My Kind of Town Chicago Is

The California Trip — Part 2

We caught the train at Harrisburg. I don’t know for sure, but it was probably my parents who drove us to the station. It was still called the Pennsylvania Railroad in those days, or the Pennsy for short.

There’s my grandmother Edna, great aunt Mary, and uncle Curtis on the train. I assume the empty seat is mine.

There’s my grandmother Edna, great aunt Mary, and uncle Curtis on the train. I assume the empty seat is mine.

I vaguely recall going through the Horseshoe Curve, and I know the train was a sleeper because it took us all the way to Chicago. That gave me plenty of time to read and I recall finishing a whodunit about an impossible murder with footprints in the snow that started in the middle of nowhere. We had several meals in the dining car, and the head waiter (or maître d’ or whatever he was called) was very good to us, especially to the women. He mentioned that passengers often forgot their books when they finished them—hint, hint. So I left that book for him, and regretted it ever since, because it was a good story by a one-off writer whose name I’ve never been able to recall. Oh, well.

We were to spend one day and night in Chicago, and during the day we took a bus tour. That was our modus operandi for most of the cities that we visited. Sad to say, the only thing I recall about Chicago is the tour guide explaining what a “gaper jam” is, which has nothing to do with printer paper jams. It’s when something happens that causes drivers to gape and thus slow down and cause a traffic jam.

Onward and westward we went. Across the Great Plains where my uncle Neal had said there was nary a telephone pole to be seen. That may have been true 15 years earlier when he rode the train, but it was not the case now. At least along the train route, there were always signs of civilization. Neal would be so disappointed when I informed him. But one of the train cars was a double-decker with a great viewing space on the upper deck.

I dimly recall that one of the sights we saw in Salt Lake City was a flower garden of some sort. This might be it. Then again, it might not.

I dimly recall that one of the sights we saw in Salt Lake City was a flower garden of some sort. This might be it. Then again, it might not.

And so we arrived in Salt Lake City, where we attended a performance of the Mormon Tabernacle Choir. I think they were very good, but I have no recollection of the concert. And we took a bus tour of the city. Our tour guide was named Stan Larson. He was a student, studying to be a lawyer, and he was very knowledgeable about the city and the sights. Why do I remember his name? At the conclusion of the tour, he personally drove us back to our hotel, and as he was dropping us off he turned around completely and looked directly at me as he said, “I’ll see you again.”

My grandmother replied, “Yes, but when?”, as she got out of the car.
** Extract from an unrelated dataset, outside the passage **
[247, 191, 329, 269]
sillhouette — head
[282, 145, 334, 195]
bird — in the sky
At age 16 I had not yet completely shaken off all vestiges of vague, not so much belief but interest, in the paranormal, and I wondered just what he meant. In retrospect, probably nothing. But his name has stuck with me all these years. One time, maybe 20 years later, I found a Salt Lake City phone book and saw that there was indeed a listing for a Stan (or maybe Stanley) Larson, attorney at law.

Anyway, as I think back to our brief stay in Salt Lake City, I realize now that nearly everybody we met were probably Mormons. They all seemed pretty normal to me.